**Task to carry out**
The entries below must be retyped exactly. Pictures are to be omitted.

[Opening Entries provided section]

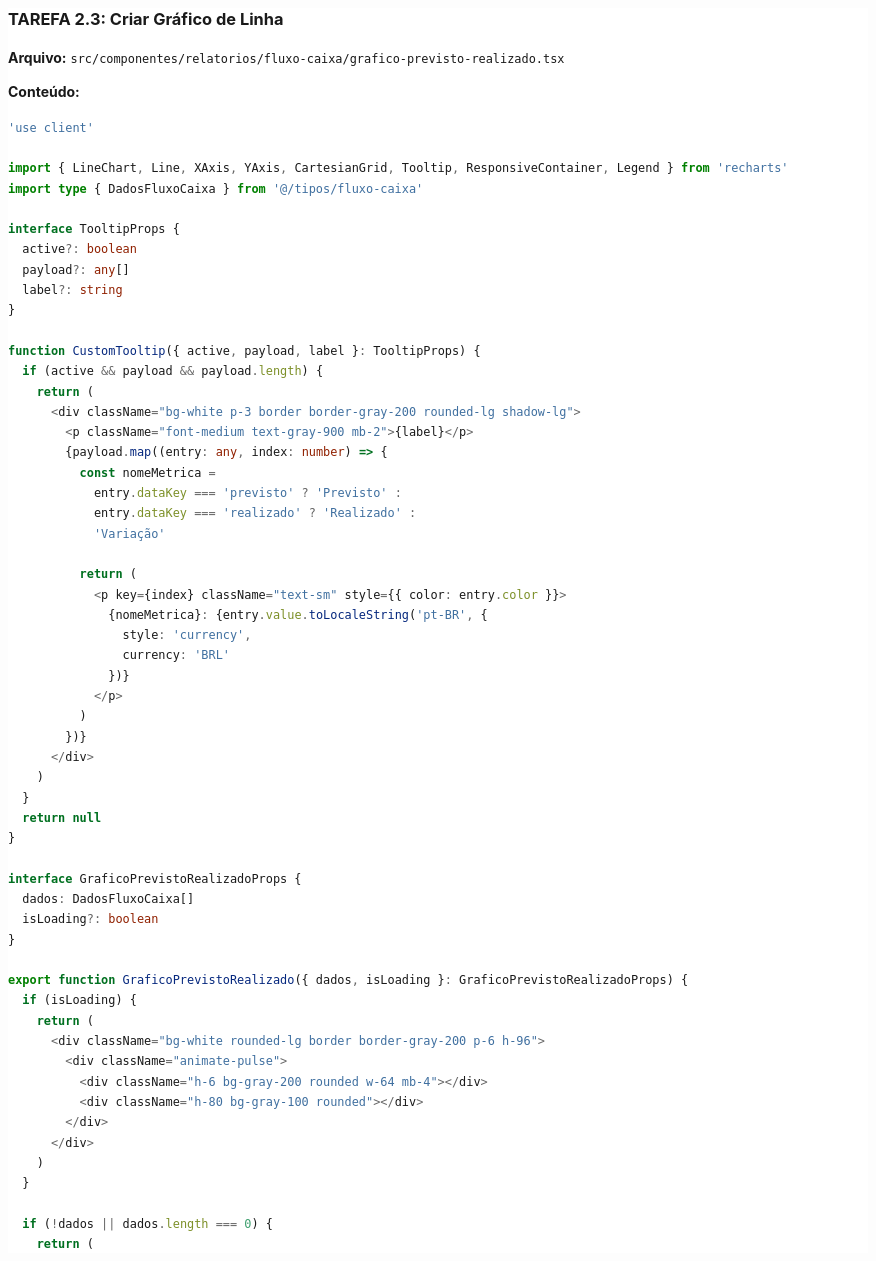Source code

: 
### TAREFA 2.3: Criar Gráfico de Linha

**Arquivo:** `src/componentes/relatorios/fluxo-caixa/grafico-previsto-realizado.tsx`

**Conteúdo:**
```typescript
'use client'

import { LineChart, Line, XAxis, YAxis, CartesianGrid, Tooltip, ResponsiveContainer, Legend } from 'recharts'
import type { DadosFluxoCaixa } from '@/tipos/fluxo-caixa'

interface TooltipProps {
  active?: boolean
  payload?: any[]
  label?: string
}

function CustomTooltip({ active, payload, label }: TooltipProps) {
  if (active && payload && payload.length) {
    return (
      <div className="bg-white p-3 border border-gray-200 rounded-lg shadow-lg">
        <p className="font-medium text-gray-900 mb-2">{label}</p>
        {payload.map((entry: any, index: number) => {
          const nomeMetrica =
            entry.dataKey === 'previsto' ? 'Previsto' :
            entry.dataKey === 'realizado' ? 'Realizado' :
            'Variação'

          return (
            <p key={index} className="text-sm" style={{ color: entry.color }}>
              {nomeMetrica}: {entry.value.toLocaleString('pt-BR', {
                style: 'currency',
                currency: 'BRL'
              })}
            </p>
          )
        })}
      </div>
    )
  }
  return null
}

interface GraficoPrevistoRealizadoProps {
  dados: DadosFluxoCaixa[]
  isLoading?: boolean
}

export function GraficoPrevistoRealizado({ dados, isLoading }: GraficoPrevistoRealizadoProps) {
  if (isLoading) {
    return (
      <div className="bg-white rounded-lg border border-gray-200 p-6 h-96">
        <div className="animate-pulse">
          <div className="h-6 bg-gray-200 rounded w-64 mb-4"></div>
          <div className="h-80 bg-gray-100 rounded"></div>
        </div>
      </div>
    )
  }

  if (!dados || dados.length === 0) {
    return (
```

[Closing Entries provided section]

**Solution for this problem**
Source code

: 
### TAREFA 2.3: Criar Gráfico de Linha

**Arquivo:** `src/componentes/relatorios/fluxo-caixa/grafico-previsto-realizado.tsx`

**Conteúdo:**
```typescript
'use client'

import { LineChart, Line, XAxis, YAxis, CartesianGrid, Tooltip, ResponsiveContainer, Legend } from 'recharts'
import type { DadosFluxoCaixa } from '@/tipos/fluxo-caixa'

interface TooltipProps {
  active?: boolean
  payload?: any[]
  label?: string
}

function CustomTooltip({ active, payload, label }: TooltipProps) {
  if (active && payload && payload.length) {
    return (
      <div className="bg-white p-3 border border-gray-200 rounded-lg shadow-lg">
        <p className="font-medium text-gray-900 mb-2">{label}</p>
        {payload.map((entry: any, index: number) => {
          const nomeMetrica =
            entry.dataKey === 'previsto' ? 'Previsto' :
            entry.dataKey === 'realizado' ? 'Realizado' :
            'Variação'

          return (
            <p key={index} className="text-sm" style={{ color: entry.color }}>
              {nomeMetrica}: {entry.value.toLocaleString('pt-BR', {
                style: 'currency',
                currency: 'BRL'
              })}
            </p>
          )
        })}
      </div>
    )
  }
  return null
}

interface GraficoPrevistoRealizadoProps {
  dados: DadosFluxoCaixa[]
  isLoading?: boolean
}

export function GraficoPrevistoRealizado({ dados, isLoading }: GraficoPrevistoRealizadoProps) {
  if (isLoading) {
    return (
      <div className="bg-white rounded-lg border border-gray-200 p-6 h-96">
        <div className="animate-pulse">
          <div className="h-6 bg-gray-200 rounded w-64 mb-4"></div>
          <div className="h-80 bg-gray-100 rounded"></div>
        </div>
      </div>
    )
  }

  if (!dados || dados.length === 0) {
    return (
```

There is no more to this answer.